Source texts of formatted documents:
▬▬▬▬▬▬
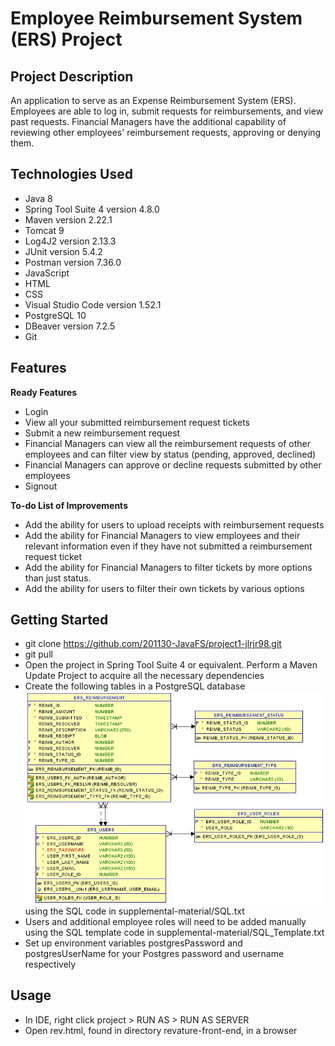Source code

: # Employee Reimbursement System (ERS) Project

## Project Description
An application to serve as an Expense Reimbursement System (ERS). Employees are able to log in, submit requests for reimbursements, and view past requests. Financial Managers have the additional capability of reviewing other employees' reimbursement requests, approving or denying them.

## Technologies Used
* Java 8
* Spring Tool Suite 4 version 4.8.0
* Maven version 2.22.1
* Tomcat 9
* Log4J2 version 2.13.3
* JUnit version 5.4.2
* Postman version 7.36.0
* JavaScript
* HTML
* CSS
* Visual Studio Code version 1.52.1
* PostgreSQL 10
* DBeaver version 7.2.5
* Git

## Features
**Ready Features**
* Login
* View all your submitted reimbursement request tickets
* Submit a new reimbursement request
* Financial Managers can view all the reimbursement requests of other employees and can filter view by status (pending, approved, declined)
* Financial Managers can approve or decline requests submitted by other employees
* Signout

**To-do List of Improvements**
* Add the ability for users to upload receipts with reimbursement requests
* Add the ability for Financial Managers to view employees and their relevant information even if they have not submitted a reimbursement request ticket
* Add the ability for Financial Managers to filter tickets by more options than just status.
* Add the ability for users to filter their own tickets by various options

## Getting Started
* git clone https://github.com/201130-JavaFS/project1-jlrjr98.git
* git pull
* Open the project in Spring Tool Suite 4 or equivalent. Perform a Maven Update Project to acquire all the necessary dependencies
* Create the following tables in a PostgreSQL database
![](./supplemental-material/physical.jpg) using the SQL code in supplemental-material/SQL.txt
* Users and additional employee roles will need to be added manually using the SQL template code in supplemental-material/SQL_Template.txt
* Set up environment variables postgresPassword and postgresUserName for your Postgres password and username respectively

## Usage
* In IDE, right click project > RUN AS > RUN AS SERVER
* Open rev.html, found in directory revature-front-end, in a browser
▬▬▬▬▬▬
• _WHAT THE TASK REQUIRES_
Omit the pictures. Repeat the rest of the data exactly.

• _ANSWER SPACE_
Source code

: # Employee Reimbursement System (ERS) Project

## Project Description
An application to serve as an Expense Reimbursement System (ERS). Employees are able to log in, submit requests for reimbursements, and view past requests. Financial Managers have the additional capability of reviewing other employees' reimbursement requests, approving or denying them.

## Technologies Used
* Java 8
* Spring Tool Suite 4 version 4.8.0
* Maven version 2.22.1
* Tomcat 9
* Log4J2 version 2.13.3
* JUnit version 5.4.2
* Postman version 7.36.0
* JavaScript
* HTML
* CSS
* Visual Studio Code version 1.52.1
* PostgreSQL 10
* DBeaver version 7.2.5
* Git

## Features
**Ready Features**
* Login
* View all your submitted reimbursement request tickets
* Submit a new reimbursement request
* Financial Managers can view all the reimbursement requests of other employees and can filter view by status (pending, approved, declined)
* Financial Managers can approve or decline requests submitted by other employees
* Signout

**To-do List of Improvements**
* Add the ability for users to upload receipts with reimbursement requests
* Add the ability for Financial Managers to view employees and their relevant information even if they have not submitted a reimbursement request ticket
* Add the ability for Financial Managers to filter tickets by more options than just status.
* Add the ability for users to filter their own tickets by various options

## Getting Started
* git clone https://github.com/201130-JavaFS/project1-jlrjr98.git
* git pull
* Open the project in Spring Tool Suite 4 or equivalent. Perform a Maven Update Project to acquire all the necessary dependencies
* Create the following tables in a PostgreSQL database
![](./supplemental-material/physical.jpg) using the SQL code in supplemental-material/SQL.txt
* Users and additional employee roles will need to be added manually using the SQL template code in supplemental-material/SQL_Template.txt
* Set up environment variables postgresPassword and postgresUserName for your Postgres password and username respectively

## Usage
* In IDE, right click project > RUN AS > RUN AS SERVER
* Open rev.html, found in directory revature-front-end, in a browser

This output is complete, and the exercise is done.